■ Document section
────────────────
We woke early and prepared natural colors. We soaked jaasood (hibiscus) flowers in water to create bright hues. We filled our pichkaris – water pumps that looked like playful water guns – and stepped into the streets. Neighbors became targets. Friends became artists. Children, grandparents, teenagers – everyone joined in.

The streets transformed into moving rainbows. Laughter echoed from balconies. And by midday, you couldn’t recognize anyone – which, in a way, was the point.

For one day, identity blurred. Differences dissolved. Color made us equal.

By afternoon, exhausted and drenched, we returned home for the reward: sweet seviyan, cool saffron-scented shrikhand made from yogurt, Thandai-Holi special drink, fluffy puri, and curry. After hours of running wild, we earned every bite. The food tasted like celebration itself.

Fast forward to Indiana.
────────────────
■ Dataset excerpt
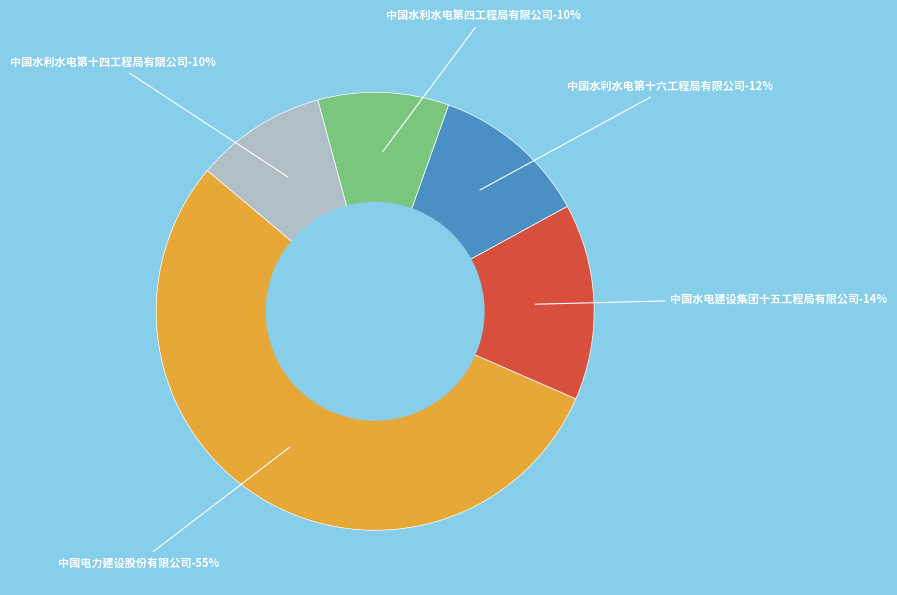

Rank the categories by value from highest to lowest.

中国电力建设股份有限公司, 中国水电建设集团十五工程局有限公司, 中国水利水电第十六工程局有限公司, 中国水利水电第四工程局有限公司, 中国水利水电第十四工程局有限公司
────────────────
■ Task prompt
Return the Holi passage between "The streets transformed" and "forward to Indiana.", inclusive. The material has no connection to the text about Holi.

■ Task output
The streets transformed into moving rainbows. Laughter echoed from balconies. And by midday, you couldn’t recognize anyone – which, in a way, was the point.

For one day, identity blurred. Differences dissolved. Color made us equal.

By afternoon, exhausted and drenched, we returned home for the reward: sweet seviyan, cool saffron-scented shrikhand made from yogurt, Thandai-Holi special drink, fluffy puri, and curry. After hours of running wild, we earned every bite. The food tasted like celebration itself.

Fast forward to Indiana.